Enhanced development of powerful and sensitive mass spectrometry techniques has led to the identification of novel protein, lipid, and metabolic biomarkers that can provide insights into mechanisms of disease and inform potential therapeutic interventions. [63–66] For example, proteomic analysis of serum in infants with late onset sepsis or NEC led to identification of Proapolipoprotein CII and a des-arginine variant of serum amyloid A that permitted risk differentiation and informed decision making for antibiotic administration.  Elevated serum levels of KL-6, a glycoprotein that is expressed in type II and bronchiolar cells, may help differentiate children with interstitial lung disease due to surfactant dysfunction mutations from children with neuroendocrine cell hyperplasia of infancy (NEHI).  Targeted lipidomic analysis of surfactant phospholipids has permitted further understanding of in vivo surfactant metabolism. [69, 70] As shotgun methods to identify these biomarkers become more clinically accessible, more refined diagnosis, prognosis, and assessment of response to treatment will become possible.
An exciting new area of investigation for understanding patient-specific mechanisms of disease has been the discovery that transfection of transcription factors Klf4, Nanog, Oct4, and Sox2 into somatic cells, such as skin-derived fibroblasts, can result in reprogramming into pluripotent stem cells. [71, 72] These iPS cells can then be directed to differentiate into cells from the organ of interest, such as heart or lung, in which patient-specific mechanisms of disease and patient-specific therapeutic interventions can then be studied. [73–76] In addition, in vitro correction of mutations using zinc finger nucleases in a cell along the pathway from fibroblast to differentiated cell with subsequent transplantation of these corrected cells offers another promise of therapeutic interventions for patients with diseases of genetic origin. [77–79] Obviously, many anticipated and unanticipated hurdles remain before these possibilities are realized; however, this burgeoning field of investigation will provide novel insights into mechanisms of development and disease.
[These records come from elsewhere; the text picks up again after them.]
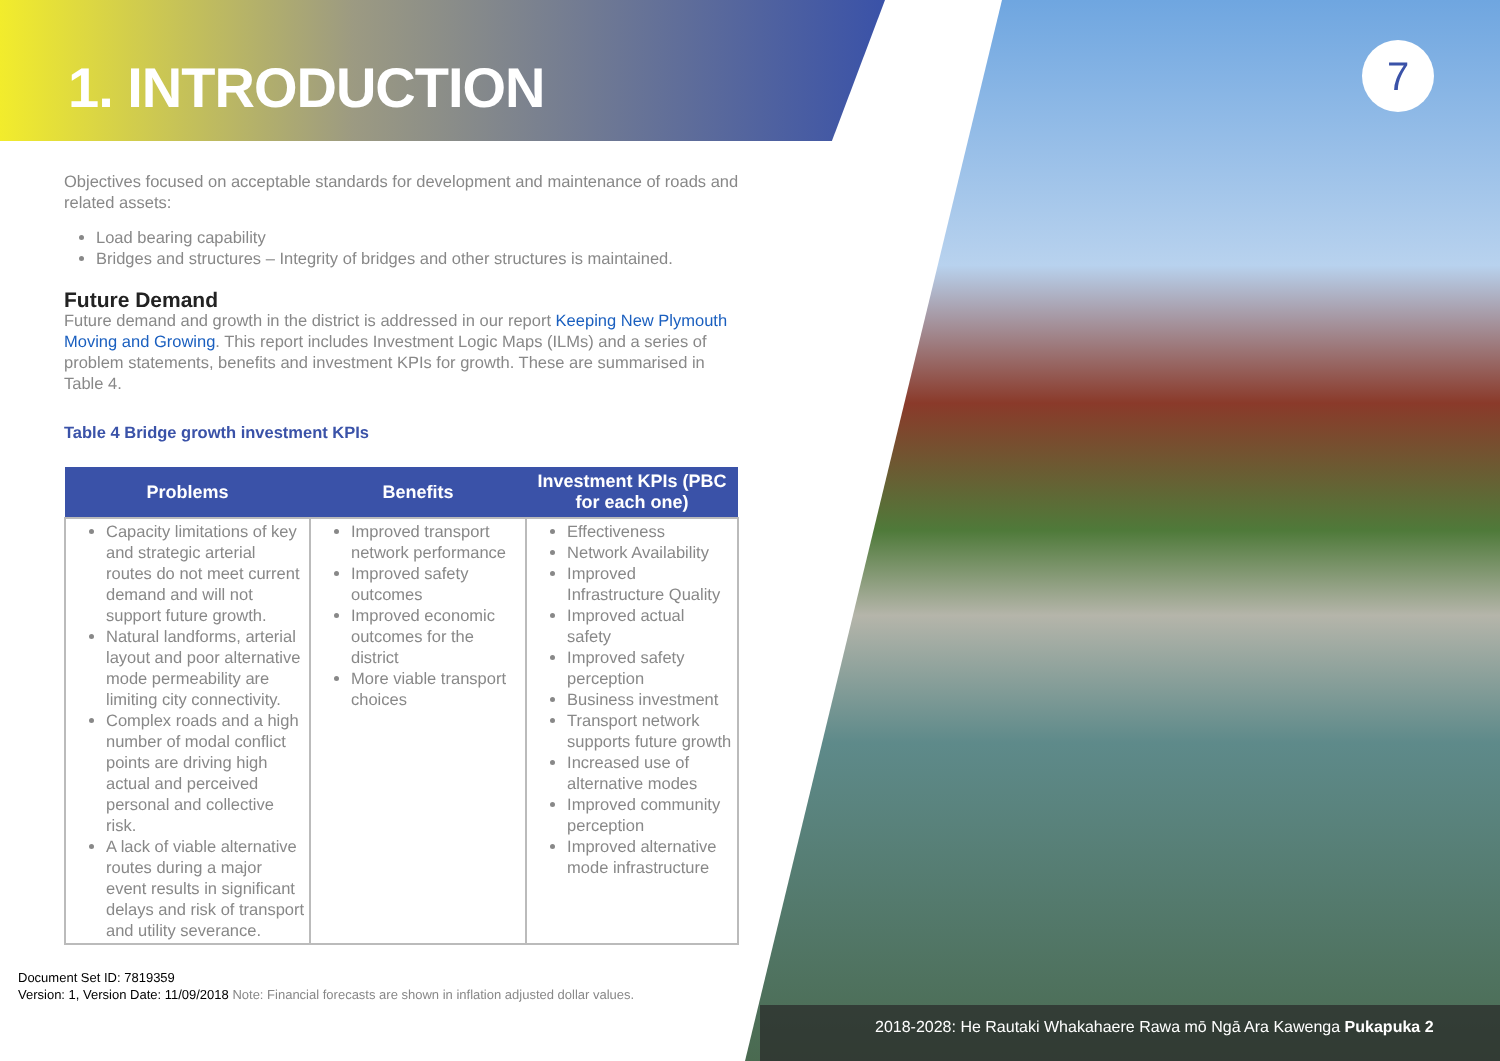7
1. INTRODUCTION
Objectives focused on acceptable standards for development and maintenance of roads and related assets:
Load bearing capability
Bridges and structures – Integrity of bridges and other structures is maintained.
Future Demand
Future demand and growth in the district is addressed in our report Keeping New Plymouth Moving and Growing. This report includes Investment Logic Maps (ILMs) and a series of problem statements, benefits and investment KPIs for growth. These are summarised in Table 4.
Table 4 Bridge growth investment KPIs
| Problems | Benefits | Investment KPIs (PBC for each one) |
| --- | --- | --- |
| Capacity limitations of key and strategic arterial routes do not meet current demand and will not support future growth. Natural landforms, arterial layout and poor alternative mode permeability are limiting city connectivity. Complex roads and a high number of modal conflict points are driving high actual and perceived personal and collective risk. A lack of viable alternative routes during a major event results in significant delays and risk of transport and utility severance. | Improved transport network performance Improved safety outcomes Improved economic outcomes for the district More viable transport choices | Effectiveness Network Availability Improved Infrastructure Quality Improved actual safety Improved safety perception Business investment Transport network supports future growth Increased use of alternative modes Improved community perception Improved alternative mode infrastructure |
Document Set ID: 7819359
Version: 1, Version Date: 11/09/2018 Note: Financial forecasts are shown in inflation adjusted dollar values.
2018-2028: He Rautaki Whakahaere Rawa mō Ngā Ara Kawenga Pukapuka 2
These and other new approaches will gain more widespread utility in the near future and will provide an exciting new array of diagnostic and therapeutic tools for the care of newborns and patients in general, will permit insights into patient specific mechanisms of disease, will enhance our understanding of fetal and childhood determinants of adult disease, and ultimately will provide the ability to develop patient-specific therapeutic interventions as we move toward the goal of “personalized” medicine.